The controversy in these cases arose out of an assessment of benefits for the drainage of lands in New Jersey. It was decided by the Supreme Court of that State, Dec. 1, 1880. The Court of Errors and Appeals affirmed the judgment on the 18th of July, 1881, and the record was remitted Aug. 31, 1881. On receiving the remittitur on that day, the Supreme Court entered a rule ordering it to be filed and the cause to be proceeded with according to law. Writs of error from this court to the Supreme Court of New Jersey were allowed and bonds approved Oct. 27, 1881, and on the following day were filed in the clerk's office of the latter court. The writs of error were properly directed to the Supreme Court, because at that time the record had been transmitted to it, and was then in its possession. See Atherton v. Fowler, 91 U. S. 143, 148. But at any time before the remittitur the writs might have been directed to the Court of Errors and Appeals, because the judgment of that court was the final judgment in the cause, and until the remittitur was made it had possession of the record in contemplation of law. It is that judgment which is the subject of revision here. The plaintiff in error insists that the action of the Supreme Court, on receiving the remittitur, was the final judgment. But this is not correct. Such action was not necessary to the jurisdiction of this court. A number of instances might be cited in which, without any remittitur, a writ of error from this court has been directed to the Court of Errors and Appeals of New Jersey. This was the course in the noted cases of State of New Jersey v. Wilson, 7 Cranch, 164; Bridge Proprietors v. Hoboken Company, 1 Wall. 116; and New Jersey v. Yard, 95 U. S. 104.
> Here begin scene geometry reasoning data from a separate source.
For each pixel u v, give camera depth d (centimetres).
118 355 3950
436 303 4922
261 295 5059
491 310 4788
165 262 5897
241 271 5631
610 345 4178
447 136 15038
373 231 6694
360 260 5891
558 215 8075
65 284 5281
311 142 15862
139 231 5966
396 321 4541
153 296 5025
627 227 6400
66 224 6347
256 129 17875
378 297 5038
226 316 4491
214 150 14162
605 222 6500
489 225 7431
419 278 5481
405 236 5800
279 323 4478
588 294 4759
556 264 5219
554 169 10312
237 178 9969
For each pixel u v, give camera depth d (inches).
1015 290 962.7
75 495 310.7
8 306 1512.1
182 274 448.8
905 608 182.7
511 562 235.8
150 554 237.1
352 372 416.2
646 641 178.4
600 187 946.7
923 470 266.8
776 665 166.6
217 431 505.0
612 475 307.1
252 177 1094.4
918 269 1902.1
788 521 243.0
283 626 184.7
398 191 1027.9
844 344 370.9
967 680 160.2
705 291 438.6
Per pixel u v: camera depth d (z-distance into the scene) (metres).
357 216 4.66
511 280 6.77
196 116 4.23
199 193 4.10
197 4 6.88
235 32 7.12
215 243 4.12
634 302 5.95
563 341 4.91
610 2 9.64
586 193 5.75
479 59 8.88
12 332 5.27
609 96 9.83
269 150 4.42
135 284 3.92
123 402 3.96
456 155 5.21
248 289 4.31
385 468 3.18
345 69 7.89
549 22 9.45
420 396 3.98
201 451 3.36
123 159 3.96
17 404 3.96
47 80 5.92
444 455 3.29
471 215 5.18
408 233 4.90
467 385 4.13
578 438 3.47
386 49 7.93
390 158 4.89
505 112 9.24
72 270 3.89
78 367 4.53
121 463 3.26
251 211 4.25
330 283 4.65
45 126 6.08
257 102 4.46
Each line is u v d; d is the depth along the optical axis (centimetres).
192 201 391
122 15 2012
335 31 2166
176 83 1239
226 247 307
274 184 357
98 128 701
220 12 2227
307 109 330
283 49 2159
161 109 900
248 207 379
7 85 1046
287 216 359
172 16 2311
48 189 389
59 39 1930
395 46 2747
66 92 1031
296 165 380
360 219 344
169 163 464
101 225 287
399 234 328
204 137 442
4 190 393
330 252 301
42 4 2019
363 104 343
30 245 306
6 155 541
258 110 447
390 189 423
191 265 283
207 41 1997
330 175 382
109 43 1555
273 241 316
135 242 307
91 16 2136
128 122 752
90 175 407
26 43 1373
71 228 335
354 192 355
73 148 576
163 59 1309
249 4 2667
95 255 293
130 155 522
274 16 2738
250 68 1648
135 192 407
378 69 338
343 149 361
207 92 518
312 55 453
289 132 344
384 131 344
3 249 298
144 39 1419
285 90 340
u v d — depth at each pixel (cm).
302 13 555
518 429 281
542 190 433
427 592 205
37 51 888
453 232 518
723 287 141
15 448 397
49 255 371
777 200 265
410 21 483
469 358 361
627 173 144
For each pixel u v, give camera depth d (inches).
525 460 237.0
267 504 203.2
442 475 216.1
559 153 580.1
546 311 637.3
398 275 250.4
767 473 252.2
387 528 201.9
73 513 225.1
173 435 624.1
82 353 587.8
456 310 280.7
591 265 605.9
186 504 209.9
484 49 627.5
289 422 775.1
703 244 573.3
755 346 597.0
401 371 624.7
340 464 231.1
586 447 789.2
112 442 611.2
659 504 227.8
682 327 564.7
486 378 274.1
In those States where the highest court does not have possession of the record, and does not render a judgment, but decides questions certified by the inferior courts, and merely issues a rescript directing the latter what judgment to render, the case would perhaps be different. But in New Jersey the record itself, or a transcript which stands for the record, is removed to the Court of Errors and Appeals, and a regular judgment is there rendered. For certain purposes, as in England on writs of error from the House of Lords, the judgment of the inferior court pending proceeding in error is supposed to be in existence. Action upon it may be brought, and, on failure to give proper bail in error, execution may be issued. But for all other purposes, when a writ of error goes to an inferior court, the Court of Errors and Appeals obtains possession of the cause and renders a formal judgment therein. If the judgment of the inferior court is reversed, the Court of Errors usually renders such judgment as ought to have been rendered, though it has the power to direct the court below what judgment to give. It is only necessary to open a book of New Jersey reports, containing decisions of the highest court, to ascertain its jurisdiction in this behalf. Thus, in 2d Zabris kie, 623, is a judgment in the case of Demarest v. Hopper, reversing the judgment of the Supreme Court in an action of ejectment, and rendering judgment for the plaintiff; and in the same book, p. 725, is another judgment of reversal in the case of Hopper v. Hopper, coupled with a judgment for the demandant in an action of dower, with a direction to the Supreme Court to award a writ of inquiry to assess the damages, and to issue execution therefor.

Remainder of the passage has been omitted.